Na de verfrissing snel wat melon et jambon binnenspelen. In de namiddag uitrusten op het strand, het zand tussen de tenen en het gevoel van een licht verbrande huid.

Dat unieke gevoel van puurheid komt telkens terug als ik naar dit stuk kijk, een Patek Philippe Calatrava. Een horloge dat tot de verbeelding spreekt, een stuk dat niet kan ontbreken in een collectie.

Een horloge dat herkend wordt door iedere horlogekenner. Want zeg nu zelf wie wil er een blok staal met een binnenwerk in dat ergens tussen de drukke wijzerplaat nog even de tijd probeert weer te geven?

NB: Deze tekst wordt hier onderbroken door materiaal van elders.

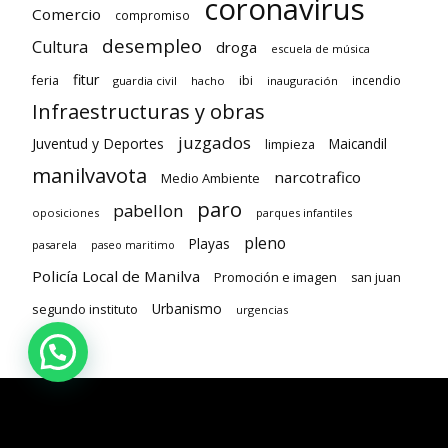
coronavirus
Comercio
compromiso
desempleo
Cultura
droga
escuela de música
fitur
feria
ibi
incendio
guardia civil
hacho
inauguración
Infraestructuras y obras
juzgados
Juventud y Deportes
limpieza
Maicandil
manilvavota
narcotrafico
Medio Ambiente
paro
pabellon
oposiciones
parques infantiles
pleno
Playas
pasarela
paseo maritimo
Policía Local de Manilva
Promoción e imagen
san juan
Urbanismo
segundo instituto
urgencias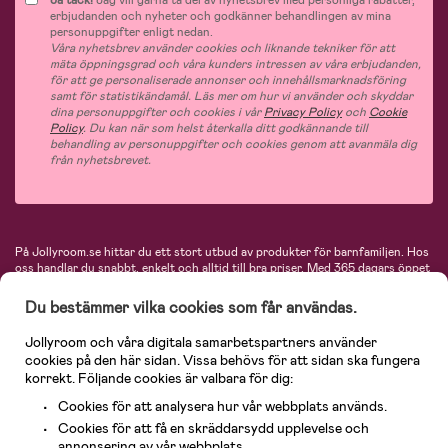
Ja tack!
Jag vill gärna ta del av nyhetsbrev med personliga rabatter,
erbjudanden och nyheter och godkänner behandlingen av mina
personuppgifter enligt nedan.
Våra nyhetsbrev använder cookies och liknande tekniker för att
mäta öppningsgrad och våra kunders intressen av våra erbjudanden,
för att ge personaliserade annonser och innehållsmarknadsföring
samt för statistikändamål. Läs mer om hur vi använder och skyddar
dina personuppgifter och cookies i vår
Privacy Policy
och
Cookie
Policy
. Du kan när som helst återkalla ditt godkännande till
behandling av personuppgifter och cookies genom att avanmäla dig
från nyhetsbrevet.
På Jollyroom.se hittar du ett stort utbud av produkter för barnfamiljen.
Hos
oss handlar du snabbt, enkelt och alltid till bra priser.
Med 365 dagars öppet
köp och en mycket kompetent kundtjänst kan du känna dig trygg att handla
hos oss. I vårt sortiment hittar du barnvagnar, bilstolar, kläder för barn och
Du bestämmer vilka cookies som får användas.
baby, produkter för mamman, massor av inspirerande inredning, leksaker,
babyprodukter och mycket mer. Vi erbjuder produkter från välkända
Jollyroom och våra digitala samarbetspartners använder
varumärken så som Britax, Maxi-Cosi, Baby Jogger, BabyBjörn, Didriksons,
cookies på den här sidan. Vissa behövs för att sidan ska fungera
KidKraft, Ergobaby, Philips Avent, Neonate, Cybex, LEGO och många fler.
korrekt. Följande cookies är valbara för dig:
Välkommen in och kika runt i Nordens största barn- och babybutik på nätet!
Cookies för att analysera hur vår webbplats används.
Cookies för att få en skräddarsydd upplevelse och
annonsering av vår webbplats.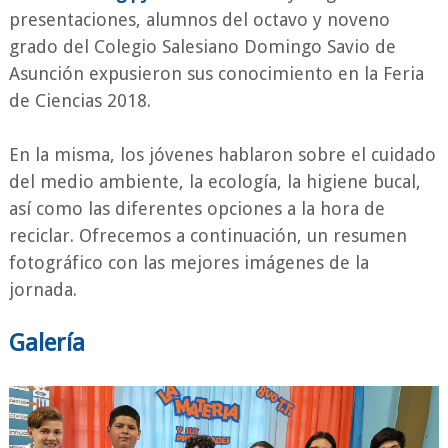
presentaciones, alumnos del octavo y noveno
grado del Colegio Salesiano Domingo Savio de
Asunción expusieron sus conocimiento en la Feria
de Ciencias 2018.
En la misma, los jóvenes hablaron sobre el cuidado
del medio ambiente, la ecología, la higiene bucal,
así como las diferentes opciones a la hora de
reciclar.
Ofrecemos a continuación, un resumen
fotográfico con las mejores imágenes de la
jornada.
Galería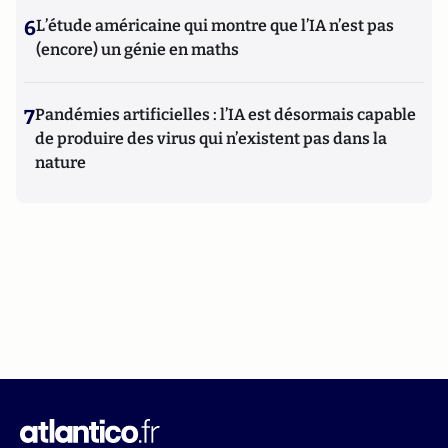
6
L’étude américaine qui montre que l’IA n’est pas
(encore) un génie en maths
7
Pandémies artificielles : l’IA est désormais capable
de produire des virus qui n’existent pas dans la
nature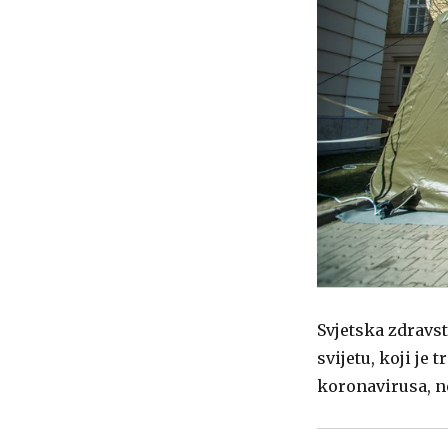
Svjetska zdravs
svijetu, koji j
koronavirusa, n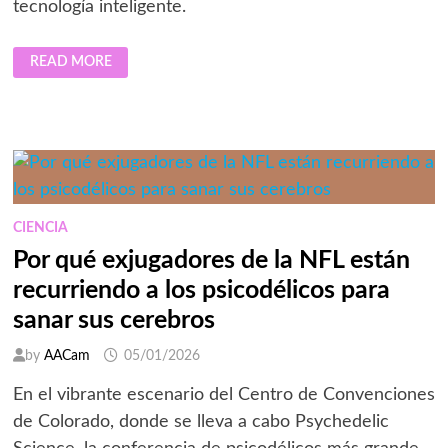
tecnología inteligente.
ZEBRASNAP:
READ MORE
LA
PLATAFORMA
QUE
AYUDA
A
FOTÓGRAFOS
A
VENDER
IMÁGENES
DE
EVENTOS
DEPORTIVOS
CIENCIA
Por qué exjugadores de la NFL están
recurriendo a los psicodélicos para
sanar sus cerebros
by
AACam
05/01/2026
En el vibrante escenario del Centro de Convenciones
de Colorado, donde se lleva a cabo Psychedelic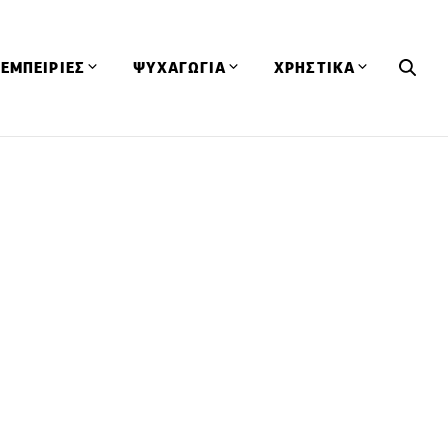
ΕΜΠΕΙΡΙΕΣ
ΨΥΧΑΓΩΓΙΑ
ΧΡΗΣΤΙΚΑ
Εκδηλώσεις
CineFood
Θερμιδομετρητής
Εστιατόρια
Lifestyle
Λεξικό Κουζίνας
ΣΥΝΤΑΓΕΣ
ΑΡΘΡΑ
Μαγαζιά
Viral Videos
Συμβουλές
Πρόσωπα
Βιβλία
Τα Φρέσκα Του Μήνα
δη
Προϊόντα
Διαγωνισμοί
Τεχνικές
Ταξίδια
Κουίζ
οφή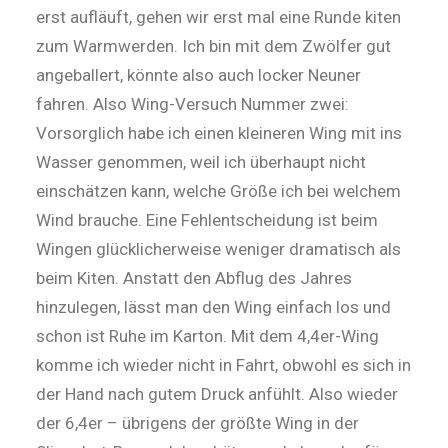
erst aufläuft, gehen wir erst mal eine Runde kiten
zum Warmwerden. Ich bin mit dem Zwölfer gut
angeballert, könnte also auch locker Neuner
fahren. Also Wing-Versuch Nummer zwei:
Vorsorglich habe ich einen kleineren Wing mit ins
Wasser genommen, weil ich überhaupt nicht
einschätzen kann, welche Größe ich bei welchem
Wind brauche. Eine Fehlentscheidung ist beim
Wingen glücklicherweise weniger dramatisch als
beim Kiten. Anstatt den Abflug des Jahres
hinzulegen, lässt man den Wing einfach los und
schon ist Ruhe im Karton. Mit dem 4,4er-Wing
komme ich wieder nicht in Fahrt, obwohl es sich in
der Hand nach gu­tem Druck anfühlt. Also wieder
der 6,4er – übrigens der größte Wing in der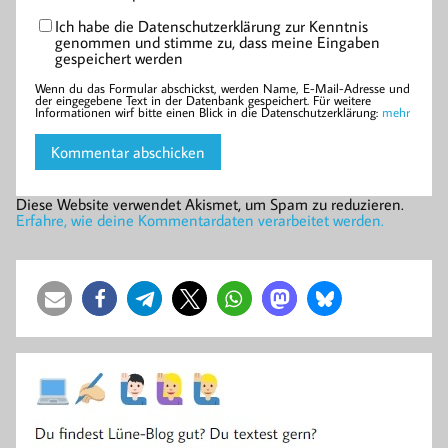
Ich habe die Datenschutzerklärung zur Kenntnis
genommen und stimme zu, dass meine Eingaben
gespeichert werden
Wenn du das Formular abschickst, werden Name, E-Mail-Adresse und
der eingegebene Text in der Datenbank gespeichert. Für weitere
Informationen wirf bitte einen Blick in die Datenschutzerklärung:
mehr
Diese Website verwendet Akismet, um Spam zu reduzieren.
Erfahre, wie deine Kommentardaten verarbeitet werden.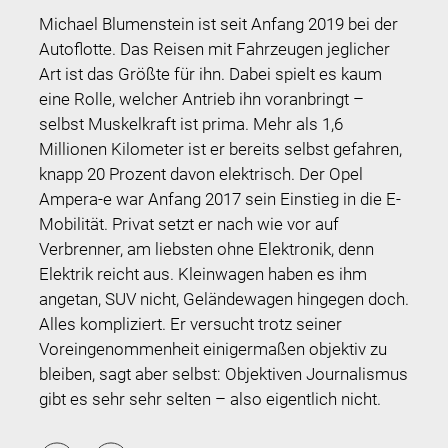
Michael Blumenstein ist seit Anfang 2019 bei der
Autoflotte. Das Reisen mit Fahrzeugen jeglicher
Art ist das Größte für ihn. Dabei spielt es kaum
eine Rolle, welcher Antrieb ihn voranbringt –
selbst Muskelkraft ist prima. Mehr als 1,6
Millionen Kilometer ist er bereits selbst gefahren,
knapp 20 Prozent davon elektrisch. Der Opel
Ampera-e war Anfang 2017 sein Einstieg in die E-
Mobilität. Privat setzt er nach wie vor auf
Verbrenner, am liebsten ohne Elektronik, denn
Elektrik reicht aus. Kleinwagen haben es ihm
angetan, SUV nicht, Geländewagen hingegen doch.
Alles kompliziert. Er versucht trotz seiner
Voreingenommenheit einigermaßen objektiv zu
bleiben, sagt aber selbst: Objektiven Journalismus
gibt es sehr sehr selten – also eigentlich nicht.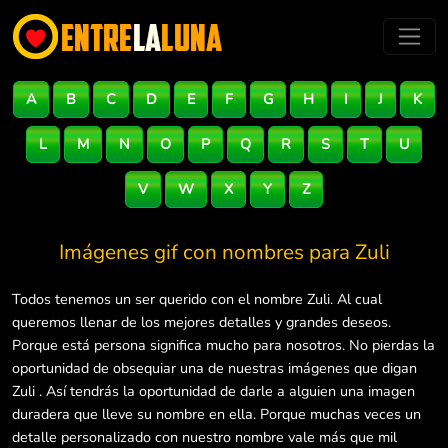
A
B
C
D
E
F
G
H
I
J
K
L
M
N
O
P
Q
R
S
T
U
V
W
X
Y
Z
Imágenes gif con nombres para
Zuli
Todos tenemos un ser querido con el nombre Zuli. Al cual
queremos llenar de los mejores detalles y grandes deseos.
Porque está persona significa mucho para nosotros. No pierdas la
oportunidad de obsequiar una de nuestras imágenes que digan
Zuli . Así tendrás la oportunidad de darle a alguien una imagen
duradera que lleve su nombre en ella. Porque muchas veces un
detalle personalizado con nuestro nombre vale más que mil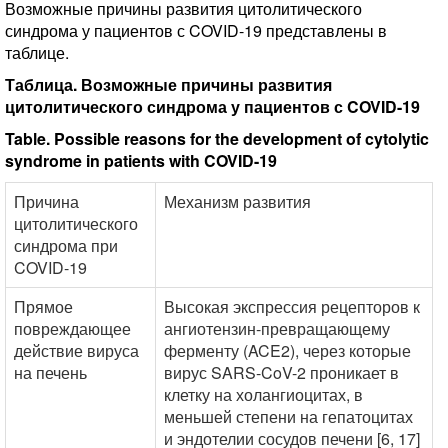
Возможные причины развития цитолитического
синдрома у пациентов с COVID-19 представлены в
таблице.
Таблица. Возможные причины развития
цитолитического синдрома у пациентов с COVID-19
Table. Possible reasons for the development of cytolytic
syndrome in patients with COVID-19
Причина
Механизм развития
цитолитического
синдрома при
COVID-19
Прямое
Высокая экспрессия рецепторов к
повреждающее
ангиотензин-превращающему
действие вируса
ферменту (ACE2), через которые
на печень
вирус SARS-CoV-2 проникает в
клетку на холангиоцитах, в
меньшей степени на гепатоцитах
и эндотелии сосудов печени [6, 17]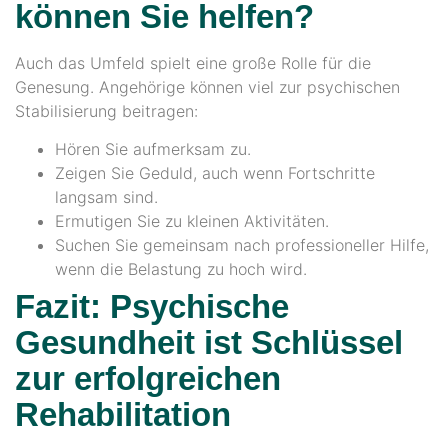
können Sie helfen?
Auch das Umfeld spielt eine große Rolle für die
Genesung. Angehörige können viel zur psychischen
Stabilisierung beitragen:
Hören Sie aufmerksam zu.
Zeigen Sie Geduld, auch wenn Fortschritte
langsam sind.
Ermutigen Sie zu kleinen Aktivitäten.
Suchen Sie gemeinsam nach professioneller Hilfe,
wenn die Belastung zu hoch wird.
Fazit: Psychische
Gesundheit ist Schlüssel
zur erfolgreichen
Rehabilitation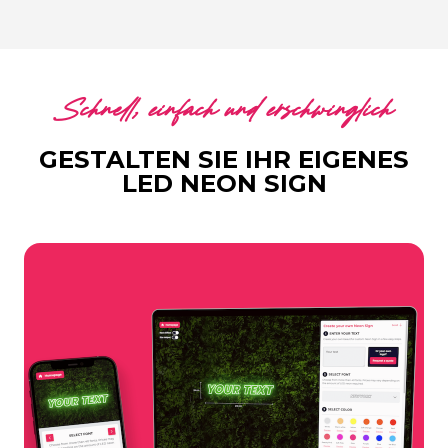
Schnell, einfach und erschwinglich
GESTALTEN SIE IHR EIGENES
LED NEON SIGN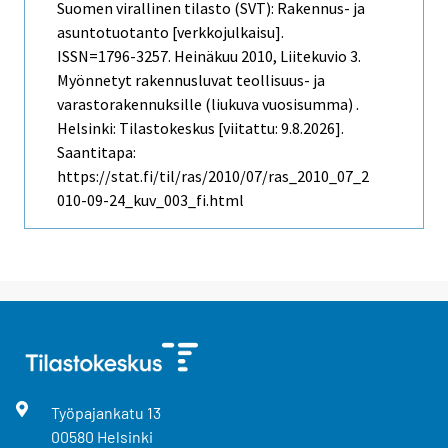
Suomen virallinen tilasto (SVT): Rakennus- ja
asuntotuotanto [verkkojulkaisu].
ISSN=1796-3257.
Heinäkuu
2010, Liitekuvio 3.
Myönnetyt rakennusluvat teollisuus- ja
varastorakennuksille (liukuva vuosisumma) .
Helsinki: Tilastokeskus [viitattu: 9.8.2026].
Saantitapa:
https://stat.fi/til/ras/2010/07/ras_2010_07_2
010-09-24_kuv_003_fi.html
Työpajankatu
13
00580
Helsinki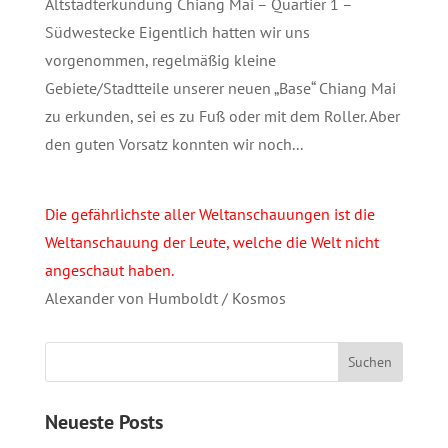
Altstadterkundung Chiang Mai – Quartier 1 –
Südwestecke Eigentlich hatten wir uns
vorgenommen, regelmäßig kleine
Gebiete/Stadtteile unserer neuen „Base“ Chiang Mai
zu erkunden, sei es zu Fuß oder mit dem Roller. Aber
den guten Vorsatz konnten wir noch...
Die gefährlichste aller Weltanschauungen ist die
Weltanschauung der Leute, welche die Welt nicht
angeschaut haben.
Alexander von Humboldt / Kosmos
Neueste Posts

Niemand, want tenslotte eenvoud siert en neem het van me aan normaal doen is al gek genoeg.

In de vroege jaren dertig was een polshorloge een relatief nieuw fenomeen. Maar wel een fenomeen dat snel aan populariteit had gewonnen met het gebruik ervan in de eerste Wereldoorlog. Na korte tijd werd het polshorloge gebruikt als een betrouwbaar meetinstrument. Een handig hulpmiddel, zelfs voor degenen die ver van het slagveld verwijderd waren.

Precisie

Voor het polshorloge populair werd, maakte men gebruik van een zakhorloge. Dit was in de tijd toen het meetinstrument geassocieerd werd met precisie. Dit dankzij het belangrijkste deel van het openbaar vervoer de trein.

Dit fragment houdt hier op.